In the past week, I added significant amount of code to my renderer, most of which pertained to kd-tree construction and traversal. I read through Kun Zhou's paper on GPU based kd-tree construction, and decided that the paper could be implemented in the following steps:

1) Make sure the kd-tree tracer (traversal) is working. To achieve this, I first implement a CPU based kd-tree builder with data structure optimized for CUDA. Then a GPU based tracer that utilizes the resulting kd-tree should be implemented. At this point, I should have a kd-tree CPU builder and GPU tracer.

2) Substitute a GPU kd-tree builder for the CPU one built in the first step. The output data structure should be in sync so that we don't need to change (hopefully) the GPU tracer in step 1. The GPU kd-tree builder should implement the Small Node stage according to Zhou's paper.

3) Implement the Large Node stage as proposed in Zhou's paper. This is trickier than Small Node Stage, but hopefully this is going to provide worthwhile performance boost.

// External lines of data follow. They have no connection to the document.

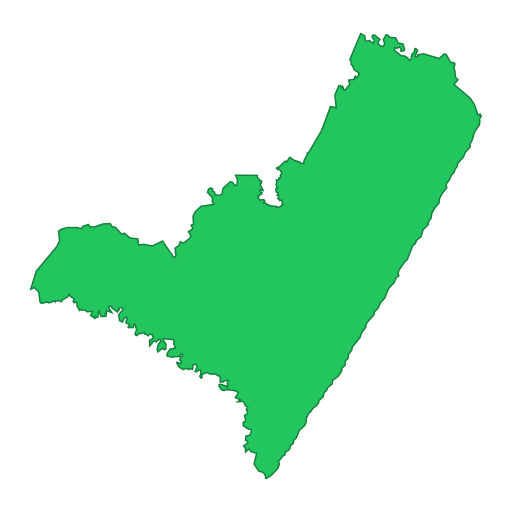 Ugu, KwaZulu-Natal, South Africa
{"feature_id": "47623444B80915190121590", "entity_name": "Ugu", "entity_type": "district", "adm_level": 2, "iso_a3": "ZAF", "parent_name": "South Africa", "parent_adm1": "KwaZulu-Natal", "projection": "robinson", "projection_center": [30.195, -30.583], "detail": "fine", "context": "isolated", "style": "filled", "palette": "green", "viewbox_px": 512, "rotation_deg": 0, "n_neighbors": 0, "source": "geoboundaries", "source_scale": "gbopen_adm2", "svg_char_len": 6003}
<svg xmlns="http://www.w3.org/2000/svg" viewBox="0 0 512 512"><path d="M265.6,478.1L266.6,478.4L271.5,475.1L277.6,468.7L279.4,464.2L278.5,461.1L281.6,458.0L282.1,456.4L284.6,455.2L285.6,451.8L288.7,450.2L290.0,448.2L289.8,446.5L293.4,443.2L293.9,439.9L296.1,438.3L299.4,430.3L304.9,425.3L306.5,421.2L306.0,419.1L308.5,413.7L311.7,410.6L312.1,409.0L316.4,405.7L318.6,402.7L319.0,400.6L323.3,396.6L324.1,392.7L326.8,390.2L327.5,387.8L332.1,384.0L332.8,380.2L338.1,376.4L341.0,372.2L341.9,369.7L341.5,368.6L345.0,365.3L345.5,360.7L347.7,358.9L348.5,356.7L348.2,354.9L351.7,350.2L352.4,346.9L360.0,337.6L361.5,333.0L365.9,327.1L365.4,325.8L367.2,322.4L373.7,315.0L374.7,311.5L378.0,308.4L380.6,302.7L384.9,297.8L388.2,289.1L394.3,282.3L396.0,278.0L398.9,275.7L397.9,274.3L399.0,270.1L404.7,261.8L407.2,259.7L412.8,245.7L415.4,243.4L416.4,240.5L421.1,236.6L423.0,229.8L428.2,224.6L428.3,222.3L431.2,217.8L431.8,213.3L435.0,207.7L439.1,202.9L439.5,198.6L442.0,193.7L446.8,187.6L446.1,185.4L446.7,183.3L449.3,180.1L451.2,175.3L454.1,172.4L455.1,169.0L457.1,166.8L457.6,163.6L463.5,156.8L465.3,152.4L470.2,147.0L470.0,144.3L472.3,139.7L474.5,132.0L479.4,124.8L479.9,121.2L479.3,119.8L481.3,115.8L480.2,115.5L480.0,114.0L478.0,115.3L474.5,104.7L470.2,98.2L454.0,84.5L458.0,79.7L455.4,77.2L454.8,70.4L453.7,68.5L455.0,63.9L453.6,62.6L450.7,62.5L446.1,54.3L443.9,54.1L439.3,58.5L423.5,53.8L417.8,55.0L417.8,56.0L415.8,57.0L415.3,55.4L417.7,50.6L415.6,48.5L414.8,48.9L414.4,51.5L411.6,54.8L411.2,59.0L409.6,60.5L407.4,57.6L404.4,56.0L401.2,55.7L394.4,50.5L394.7,47.5L396.8,48.3L399.7,47.0L401.0,48.6L400.9,51.2L403.2,51.1L404.7,49.8L402.9,43.9L398.2,43.1L395.7,37.9L389.9,37.4L387.4,34.9L386.0,34.9L383.4,39.5L384.6,44.0L383.3,46.5L380.9,46.1L378.1,43.8L378.1,41.6L379.9,39.6L375.0,35.2L373.5,34.9L372.2,35.8L372.4,38.0L374.6,40.0L373.1,43.1L369.3,40.6L366.4,41.2L365.3,40.2L364.7,35.8L360.7,33.6L349.8,59.7L351.3,61.8L351.1,64.4L352.8,66.1L353.9,69.5L359.2,73.1L358.5,74.1L359.0,75.2L356.5,77.8L355.3,76.1L354.3,78.2L354.7,79.3L348.7,80.1L349.7,84.4L344.9,90.3L344.0,90.0L342.7,86.6L342.3,87.8L340.4,85.6L338.8,85.8L334.9,95.1L336.2,107.7L330.5,106.6L321.5,130.7L308.4,153.0L307.2,153.0L307.0,155.3L304.1,160.3L303.6,163.6L299.6,162.9L299.7,162.0L294.6,160.5L289.6,157.3L286.7,162.0L285.3,161.1L279.3,166.7L276.5,168.1L277.7,169.7L278.4,168.7L279.3,169.2L281.8,172.6L280.3,175.9L280.8,177.4L278.7,178.1L279.2,179.2L278.5,179.9L276.3,180.0L276.8,181.3L276.1,185.2L277.7,188.0L276.0,188.4L275.7,189.5L276.5,192.3L277.5,192.2L278.1,193.8L277.1,195.1L278.7,195.6L277.9,198.8L279.2,198.7L279.7,200.5L281.7,200.3L282.6,203.1L281.9,204.5L282.6,205.0L278.5,207.5L276.6,206.6L276.4,207.9L276.0,206.3L269.1,205.7L268.7,204.6L266.7,204.5L265.7,203.1L263.4,203.1L264.8,201.0L263.9,199.7L259.6,200.0L257.7,196.3L259.7,195.6L259.9,194.4L261.5,194.3L262.0,192.5L259.9,191.6L260.4,189.9L263.1,190.5L260.1,184.2L261.3,183.1L261.7,181.1L259.7,181.1L259.7,179.6L257.3,177.7L257.4,175.4L235.6,175.2L237.5,179.9L236.8,185.4L234.7,185.3L232.5,182.3L230.4,181.7L223.4,188.0L222.3,190.8L222.4,193.3L220.3,195.3L215.1,194.8L214.5,192.1L212.5,190.9L212.5,188.6L210.3,188.0L208.6,189.2L207.5,192.3L212.5,197.8L212.2,201.4L213.9,204.3L201.1,206.3L195.7,211.3L193.0,216.1L193.5,224.1L191.2,225.2L192.8,228.9L188.4,231.6L190.9,235.7L189.9,238.0L183.6,243.1L180.3,241.7L179.0,245.3L175.1,248.2L175.9,256.0L174.9,257.2L173.0,256.4L162.5,241.0L152.3,246.0L143.8,244.3L138.7,245.1L137.7,238.9L130.1,238.0L124.4,233.2L122.0,234.5L115.2,227.2L112.3,226.9L110.2,223.6L103.2,223.9L94.1,227.0L90.0,226.7L88.4,224.5L83.3,226.1L80.8,228.9L77.3,227.5L67.7,227.6L61.3,229.2L58.7,231.0L59.5,240.9L56.8,246.6L36.3,271.1L30.7,289.2L34.3,287.6L38.8,292.2L40.0,301.8L41.4,303.4L47.0,302.1L49.2,302.9L54.7,300.9L55.4,301.8L55.6,300.9L59.9,300.8L61.0,301.8L63.1,299.4L66.9,297.5L69.4,294.3L70.3,296.3L74.3,298.9L73.1,301.6L74.5,302.8L76.2,301.9L76.9,302.5L77.1,306.2L79.6,310.5L81.1,309.4L82.3,310.2L85.1,310.0L87.0,311.8L92.0,311.4L92.5,312.1L90.5,315.1L92.3,316.8L94.6,316.4L94.0,317.7L94.7,318.5L98.1,316.7L97.9,313.7L99.1,311.2L100.7,316.0L101.6,316.6L106.0,316.3L106.3,315.3L105.1,313.8L106.4,313.5L106.5,310.5L111.8,312.6L109.1,308.6L108.6,306.9L109.7,306.0L111.6,306.4L111.6,307.5L117.2,312.0L119.2,309.6L118.7,308.4L121.1,307.4L122.7,308.6L122.8,309.9L118.6,314.7L119.6,320.6L122.4,322.1L124.1,318.6L126.5,317.2L127.4,318.4L126.2,320.7L126.3,323.5L128.7,323.6L129.7,325.0L128.2,326.3L128.3,327.6L132.9,327.6L133.9,324.5L135.0,324.3L136.6,329.8L135.0,333.9L135.8,335.2L136.8,335.6L139.5,333.3L141.1,333.7L144.1,332.5L144.7,334.2L145.9,334.0L148.0,335.8L149.6,334.4L151.9,334.3L153.4,338.1L149.5,340.4L149.8,345.9L153.6,341.2L156.3,341.7L159.2,339.2L160.4,339.8L160.8,341.3L158.5,344.1L157.1,349.1L157.8,351.9L163.0,348.0L164.3,349.8L165.8,349.1L165.9,344.0L162.9,339.6L163.2,338.7L173.3,339.6L174.1,341.3L173.7,344.2L175.6,348.1L170.1,349.1L167.3,353.0L166.9,355.9L171.8,357.1L179.6,356.3L180.6,354.3L182.1,353.7L182.7,355.6L180.2,357.5L179.9,360.3L181.3,361.1L180.4,363.8L177.1,362.2L176.7,362.9L179.2,367.1L183.0,369.6L186.2,368.2L188.7,369.6L190.1,368.7L192.6,369.4L193.0,365.1L195.4,364.1L196.7,365.3L197.0,367.0L195.1,371.5L196.2,371.9L198.6,370.3L200.7,370.1L200.9,373.8L199.8,376.3L200.8,378.0L201.9,377.9L202.1,374.4L207.2,372.5L209.8,374.0L215.9,374.1L217.7,375.7L218.9,375.7L220.5,377.8L220.1,382.0L223.3,382.0L223.7,381.1L228.2,380.4L227.4,383.3L227.6,387.5L225.7,385.9L220.4,384.2L219.1,384.5L219.0,386.0L221.0,389.3L223.0,390.5L226.9,389.7L233.7,390.3L237.5,391.9L238.2,393.2L235.3,397.5L240.4,399.8L237.8,401.8L242.4,401.3L243.9,402.4L245.1,405.3L247.7,407.2L246.3,409.3L247.7,412.4L247.0,413.9L244.5,415.4L245.7,420.0L245.0,421.5L243.3,422.3L243.2,425.7L248.2,429.0L251.0,429.7L251.5,431.1L249.8,435.3L245.8,436.2L245.6,440.4L247.3,441.1L247.9,443.0L243.6,445.8L245.3,448.1L245.6,452.0L248.8,448.8L251.2,451.8L256.6,453.2L254.1,464.1L258.8,471.1L263.5,472.6L265.4,475.8L265.6,478.1Z" fill="#22c55e" stroke="#15803d" stroke-width="1.5"/></svg>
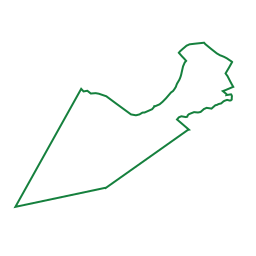 New Development, Soufrière, Saint Lucia, rotated 190°
{"feature_id": "8701671B90589302469982", "entity_name": "New Development", "entity_type": "district", "adm_level": 2, "iso_a3": "LCA", "parent_name": "Saint Lucia", "parent_adm1": "Soufrière", "projection": "natural_earth1", "projection_center": [-61.052, 13.862], "detail": "fine", "context": "isolated", "style": "outline", "palette": "green", "viewbox_px": 256, "rotation_deg": 190, "n_neighbors": 0, "source": "geoboundaries", "source_scale": "gbopen_adm2", "svg_char_len": 1572}
<svg xmlns="http://www.w3.org/2000/svg" viewBox="0 0 256 256"><g transform="rotate(190 128 128)"><path d="M139.7,64.9L68.8,136.4L67.7,136.9L81.2,144.9L79.8,147.3L77.5,148.8L75.6,148.8L72.9,148.8L71.6,149.4L71.4,150.8L70.5,152.1L68.5,153.4L65.7,155.1L61.9,155.4L61.0,155.7L59.3,156.4L57.2,159.0L56.5,159.9L55.7,160.4L54.1,161.5L50.1,161.6L49.1,161.6L48.1,162.9L45.9,165.6L44.8,166.0L44.4,166.2L43.0,167.3L40.5,168.4L38.6,170.8L37.6,171.6L35.3,172.9L34.0,172.8L32.5,172.7L32.0,172.9L31.6,173.0L30.8,174.0L31.1,176.1L31.2,177.5L32.2,179.0L32.5,179.0L33.7,178.6L34.5,178.3L36.8,177.5L36.7,178.3L37.6,178.9L41.0,180.8L38.3,182.4L36.2,183.8L35.7,184.1L32.8,186.0L31.5,186.8L33.5,189.2L35.7,192.0L39.1,196.5L40.3,197.6L41.1,198.4L41.4,198.7L39.1,204.8L38.5,206.5L36.9,211.1L37.0,211.2L37.6,211.5L39.9,212.5L42.8,213.8L45.6,214.7L46.0,214.8L48.7,215.4L49.7,215.5L53.5,216.9L60.2,220.5L66.4,224.0L66.9,224.4L67.9,225.2L68.2,225.1L76.9,222.6L81.9,221.1L84.2,219.5L84.5,219.4L87.4,215.9L87.6,215.7L89.4,213.4L90.1,212.5L91.0,210.9L87.1,207.8L85.3,206.5L84.5,205.9L82.4,204.2L83.5,202.4L84.5,198.2L84.8,192.2L84.9,189.8L85.1,188.0L85.3,186.7L85.8,184.5L87.4,180.2L87.8,178.4L87.9,177.6L88.0,176.9L89.1,174.2L90.1,172.2L91.8,170.5L95.7,163.9L98.5,159.8L101.0,156.8L105.1,154.1L105.9,154.1L106.1,153.1L107.5,150.7L114.4,146.1L116.4,145.7L119.0,143.4L122.4,141.9L126.6,141.9L127.4,141.9L143.9,150.0L154.9,155.5L156.9,155.8L162.7,156.7L165.9,156.7L170.6,155.5L174.5,157.6L178.1,156.3L180.9,158.4L225.2,30.8L140.1,65.1L139.7,64.9Z" fill="none" stroke="#15803d" stroke-width="2"/></g></svg>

So for this week Step 1 is done. I set up a team foundation server project so that I can keep track of different versions of the code which is very useful. For the actual kd-tree implementation, to make the data readily available to the GPU (and later to the GPU kd-tree builder), the kd-tree nodes, triangle lists and split position lists are pre-allocated chunks of memory. For example, KdTreeNode class looks like the following:

struct KdTreeNode
{
    union
    {
        struct
        {
            float split;
            int axis, left, tri;
        };
        struct
        {
            float4 __data;
        };
    };
};

It is packed into one float4 value. Left is the index of the left child in the pre-allocated array of KdTreeNodes, and the right child is simply left + 1. The integer tri points at the head index of the triangle list of the node in the pre-allocated triangle list array. The triangle list and split position lists are two big linked lists. Whenever some resource is requested, an element is fetched from the next available element in the lists, and gets returned to the "pool" once it's no longer used. This way, we only need to allocate the memory once.

The GPU tracing part is a stacked-based kd-tree traversal implementation according to Zhou's paper. However, the triangle list isn't optimized into pre-order traversal order yet. This can be done in Step 2 & 3.

For the next week, I plan to complete Step 2 at the minimum, and optionally Step 3 if time permits. Moreover, I will implement more intuitive movement control by using keyboard and let the obj loader support texture mapping.

The following is a video showcasing the current state of the tracer. I used goldfish.obj with 23k triangles. After kd-tree construction using the CPU with 13 maximum levels and 9516 kd-tree nodes, the ray-tracer achieved still a stable 60fps (max FPS for the monitor) with 2 levels of reflection. Pretty satisfactory result for now.